**REQUESTS**.
a: Set down the part of the Necron thread that begins at the words "Your petition only" and ends after "among Necron players.".
b: Answer these questions from the Necron thread:
(i) Which old rule does The Sturk call one of the worst rules ever implemented by GW?
(ii) What does ntaw offer to sell in the first reply to the petition?
(iii) Which book does ntaw suggest using as an Allied Detachment?
c: Extend the Necron thread past its final line.

# START OF SELECTED EXCERPT

# Bring back the old Necrons!



## PopularSauce (Dec 20, 2015)

The new Necron models are simply disgusting! Something needs to be done. This petition has the answers! Sign this if you're a proper Necron collector! k:

http://www.ipetitions.com/petition/bring-back-the-old-necrons


----------



## ntaw (Jul 20, 2012)

...want to buy my old metal Warriors?


----------



## The Sturk (Feb 3, 2012)

Is this a joke? The new Necron range is great! There was a reason why you would only field 5 Monoliths and 100 warriors, and that is because there were no other options and what was available wasn't worth it due to the old Phase Out rule, which was one of the worst rules ever implemented by GW. Not to mention that Necrons are very powerful with their current rule set.

Your petition only mentions Szeras as ugly. Care to explain how the others are bad? Might I remind you that the first true Necron models were Terminator knock-offs? 

If you feel that they are bad, fine, that is your opinion. Just be aware that your opinion is likely a very small minority among Necron players.


----------



## Old Man78 (Nov 3, 2011)

If this was a petition to bring back terminator command squads, I'd throw my nickers at it, buuuuuuuut its not!


----------



## Haskanael (Jul 5, 2011)

I know no one that has any complaints about the new necron miniature range. oh well I do now. thanks a lot.


----------



## ntaw (Jul 20, 2012)

Oldman78 said:


> If this was a petition to bring back terminator command squads


Use the Deathwing book as an Allied Detachment but play whatever models you have for the Chapter you normally play? Or the Grey Knight book if you like their weapons more (Paladin squads can take Apothecaries I think?), but in any case you're getting that special command squad.


----------



## gen.ahab (Dec 22, 2009)

PopularSauce said:


> The new Necron models are simply disgusting! Something needs to be done. This petition has the answers! Sign this if you're a proper Necron collector! k:
> 
> http://www.ipetitions.com/petition/bring-back-the-old-necrons


I think it would me more productive to slam your dick in a door while reciting Mr. Roboto than to send a petition to GW, to be perfectly honest.


----------



## Old Man78 (Nov 3, 2011)

# END OF SELECTED EXCERPT
# START OF DATA SECTION

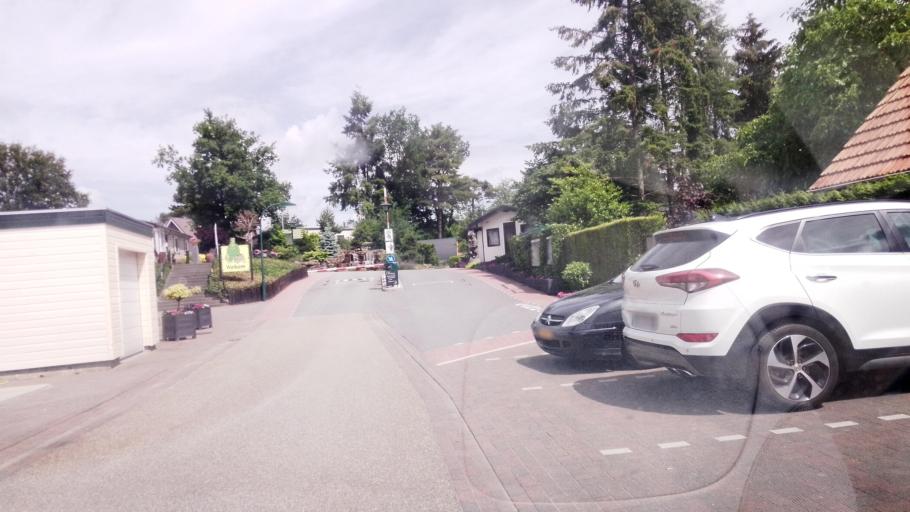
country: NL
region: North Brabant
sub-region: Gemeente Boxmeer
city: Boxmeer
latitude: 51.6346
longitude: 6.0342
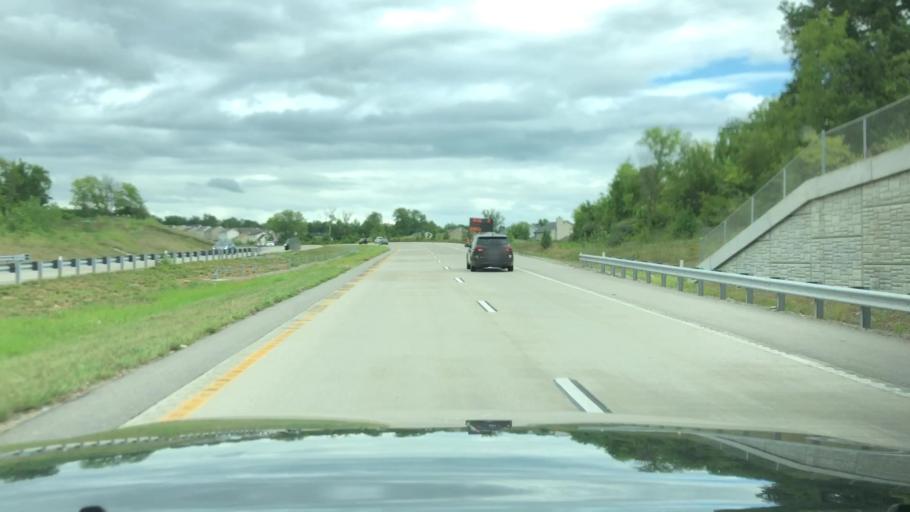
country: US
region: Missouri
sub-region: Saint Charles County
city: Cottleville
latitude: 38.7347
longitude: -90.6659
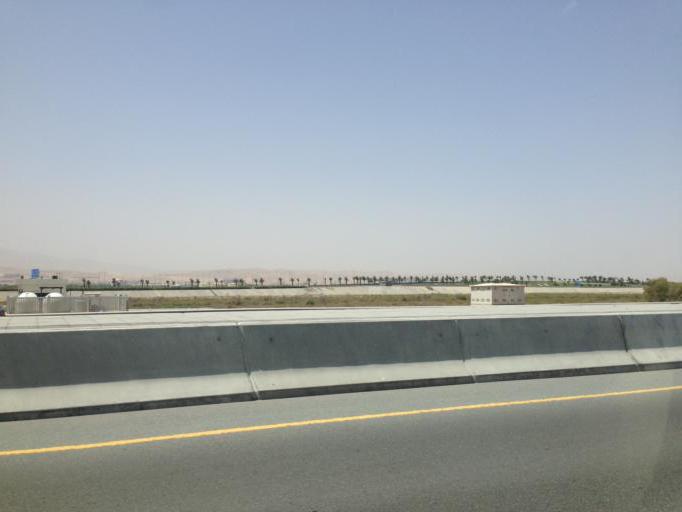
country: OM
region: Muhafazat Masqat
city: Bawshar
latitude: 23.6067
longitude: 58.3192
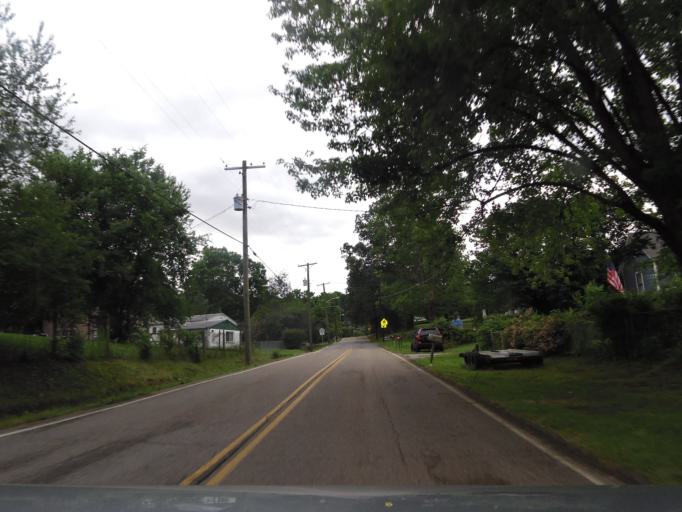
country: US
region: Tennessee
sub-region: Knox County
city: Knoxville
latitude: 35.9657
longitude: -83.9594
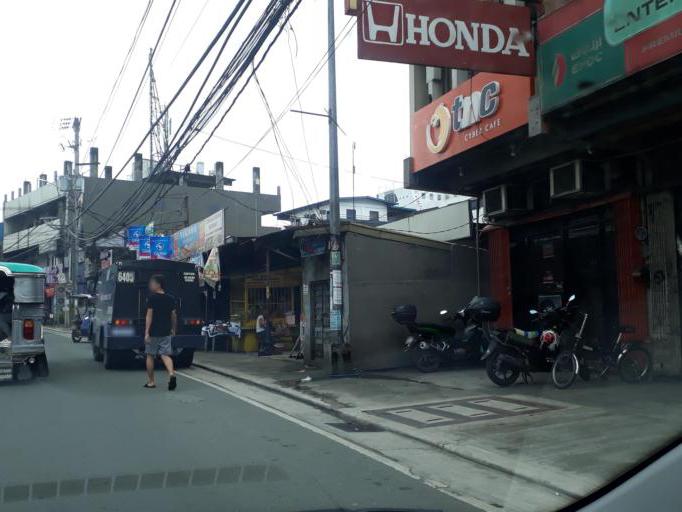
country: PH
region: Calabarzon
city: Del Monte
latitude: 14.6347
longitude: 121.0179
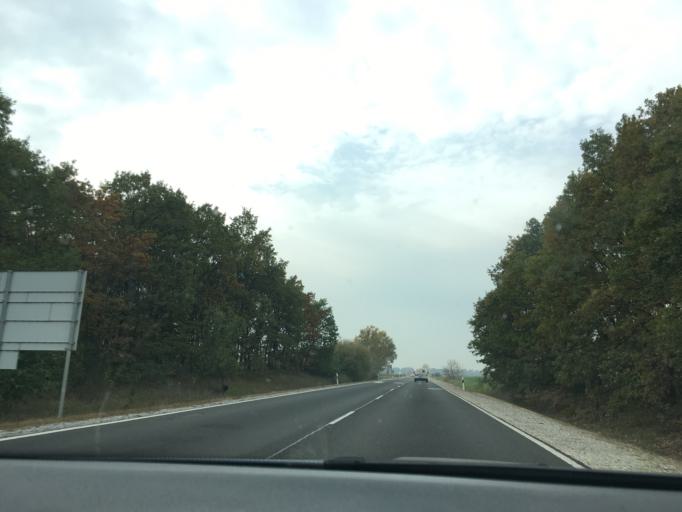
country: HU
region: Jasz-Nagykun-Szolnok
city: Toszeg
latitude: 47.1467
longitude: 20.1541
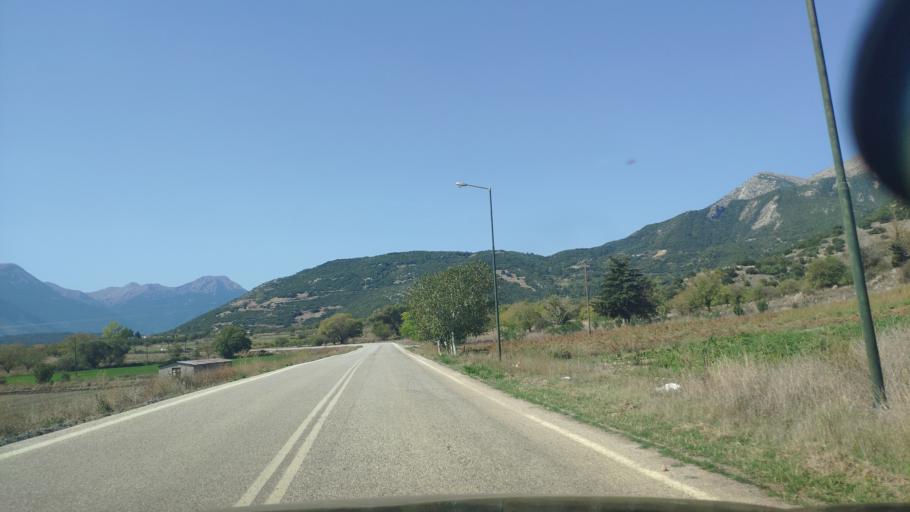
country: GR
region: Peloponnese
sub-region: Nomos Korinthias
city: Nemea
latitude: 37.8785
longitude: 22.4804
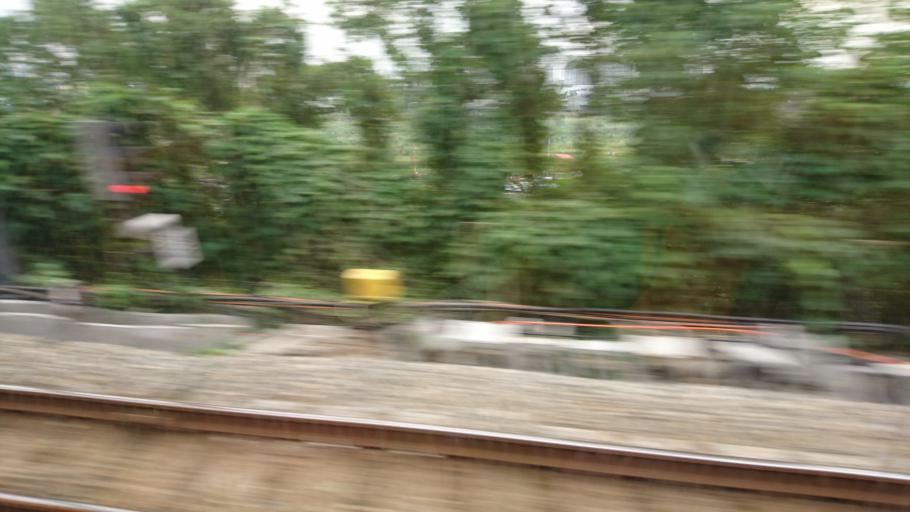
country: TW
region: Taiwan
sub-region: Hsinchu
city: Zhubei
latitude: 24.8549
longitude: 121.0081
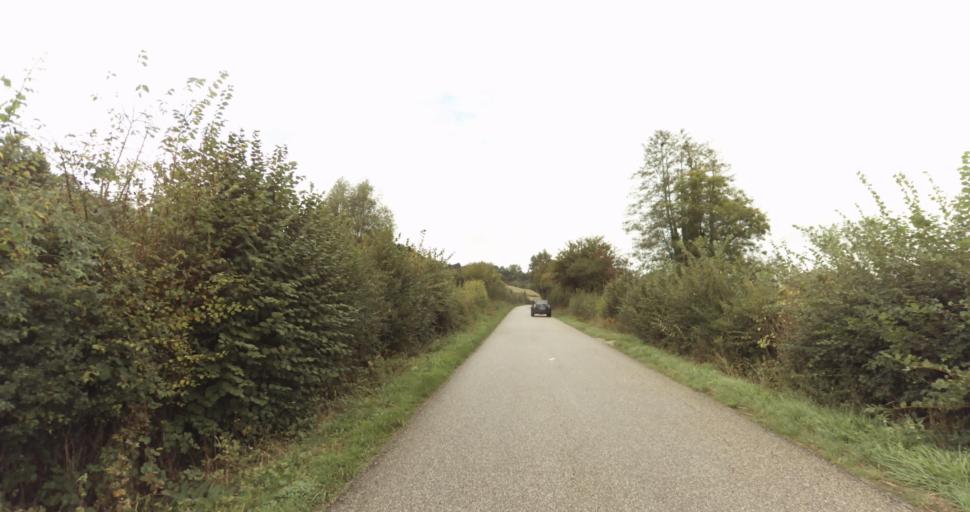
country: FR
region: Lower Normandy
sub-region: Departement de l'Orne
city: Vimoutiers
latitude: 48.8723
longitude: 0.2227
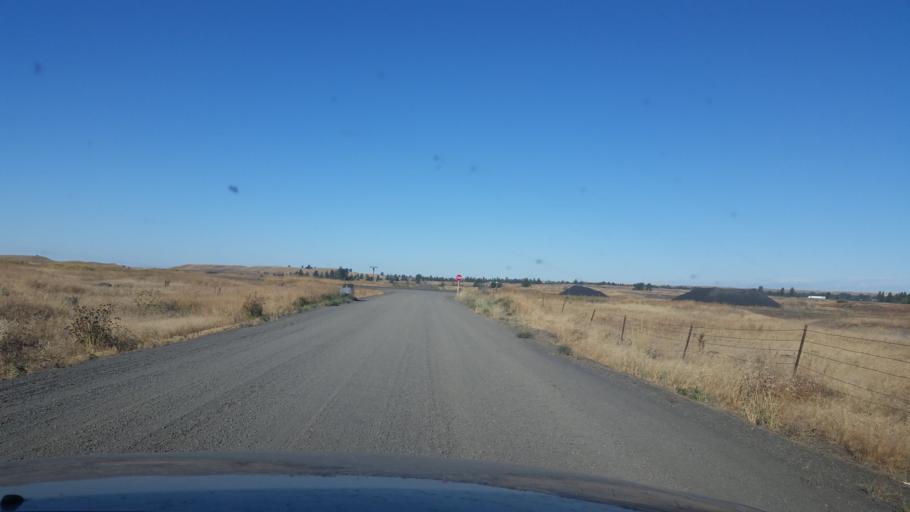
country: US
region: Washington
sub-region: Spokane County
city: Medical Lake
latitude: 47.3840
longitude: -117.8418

# END OF DATA SECTION

**RESPONSES TO THE EXERCISE**.
a:
Your petition only mentions Szeras as ugly. Care to explain how the others are bad? Might I remind you that the first true Necron models were Terminator knock-offs? 

If you feel that they are bad, fine, that is your opinion. Just be aware that your opinion is likely a very small minority among Necron players.

b:
(i) The Phase Out rule.
(ii) Old metal Warriors.
(iii) The Deathwing book.

c:
ntaw said:


> Use the Deathwing book as an Allied Detachment but play whatever models you have for the Chapter you normally play? Or the Grey Knight book if you like their weapons more (Paladin squads can take Apothecaries I think?), but in any case you're getting that special command squad.



STAMPS FOOT......"but I want it for my vanilla marines!"


----------



## PopularSauce (Dec 20, 2015)

*For the laugh?*

Come on though people, the thought of someone painting one of their models pink solely to run it over must be some incentive to sign surely.


----------



## darkreever (Apr 3, 2008)

PopularSauce said:


> Come on though people, the thought of someone painting one of their models pink solely to run it over must be some incentive to sign surely.


Yeah, not even close. Sure, lets go back to a mono-build army that consists of three types of models rather than the variety we have now.

What a fucking joke:no:


----------



## ntaw (Jul 20, 2012)

Love that this is your first post @PopularSauce. Welcome to Heresy! :laugh:



Oldman78 said:


> STAMPS FOOT......"but I want it for my vanilla marines!"


I will relish in that there's something you guys _don't_ have for the time being. Sucka!


----------



## Moriouce (Oct 20, 2009)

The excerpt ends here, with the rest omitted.